SpamAssassin, spam_buttons, Squirrelmail, and CentOS 3

After more than 6 years, I’m finally starting to get spam on my primary dmurray.ca email address. It has certainly helped that the address has not been published: my fans need to use my contact page first.

The QVCS Guide has clear instructions on configuring SpamAssassin to filter out spam. Once I had this configured I tracked down the spam_buttons plugin for SquirrelMail.

Theoretically, spam_buttons should have been an easy way to mark email as spam or ham (non-spam) from SquirrelMail. Alas, I had to fight a little to get this working. The missing piece was sudo -H in config.php.

  1. Follow the spam_buttons INSTALL instructions.
  2. In /etc/sudoers:

    apache ALL=(ALL) NOPASSWD: /usr/bin/sa-learn
  3. In spam_buttons/config.php:

    $is_spam_shell_command = 'sudo -H -u ###USERNAME### /usr/bin/sa-learn --spam';
    $is_not_spam_shell_command = 'sudo -H -u ###USERNAME### /usr/bin/sa-learn --ham';

Shaw SOHO Xtreme-I With Two Static IPs

Ten days ago I upgraded our Shaw residential internet to a business account: SOHO Xtreme-I with a pair of static IP addresses.
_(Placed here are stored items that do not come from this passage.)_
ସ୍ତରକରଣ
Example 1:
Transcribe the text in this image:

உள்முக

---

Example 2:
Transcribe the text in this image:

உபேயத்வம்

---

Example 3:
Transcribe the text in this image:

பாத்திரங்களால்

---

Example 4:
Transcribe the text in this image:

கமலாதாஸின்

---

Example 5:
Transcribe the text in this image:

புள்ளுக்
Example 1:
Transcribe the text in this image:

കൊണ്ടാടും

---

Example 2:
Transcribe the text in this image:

We’d been having frequent internet outages, probably because we had an old Motorola CyberSURFR Wave cablemodem. The symptoms: I would be unable to ping the gateway address, I’d check the modem and the ‘cable’ light would be flashing. I’d call Shaw’s residential tech support and they’d begin asking really stupid questions.

“Do you have a router?”

“What kind of operating system do you use?”
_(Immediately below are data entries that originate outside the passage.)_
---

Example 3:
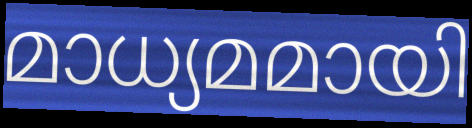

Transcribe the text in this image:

മാധ്യമമായി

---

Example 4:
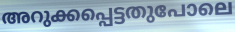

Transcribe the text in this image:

അറുക്കപ്പെട്ടതുപോലെ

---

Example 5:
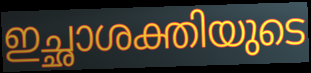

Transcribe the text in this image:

ഇച്ഛാശക്തിയുടെ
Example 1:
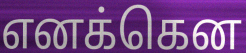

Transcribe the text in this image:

எனக்கென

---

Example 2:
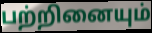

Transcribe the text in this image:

பற்றினையும்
“How many computers are connected?”

Trying to explain that the flashing ‘cable’ light meant there was a problem between the modem and Shaw’s infrastructure was an exercise in futility.

After a few minutes or a few hours of interruption, the CyberSURFR would once again begin talking to the internet at large.

So I did two things:

  1. Went to Shaw’s retail outlet and exchanged the CyberSURFR with a Motorola DOCSIS SURFBoard (SB5101);
  2. Upgraded to a business account.

The former put us on a newer network — I suspect the CyberSURFR network is old and crufty, and likely that’s the reason for the frequent outages. The latter allows us to talk to semi-intelligent tech support people.

By upgrading from the base SOHO to Xtreme-I we get a theoretical 1 Mbps upload speed, which is good for Personal Thyme.

Last week I phoned Shaw’s business tech support and asked them to update the reverse DNS for my static IP so it pointed back at dmurray.ca. The tech actually understood what I was saying — don’t try that with the residential techs.

After 10 days we’ve had no downtime at all. I’m pretty happy with this so far.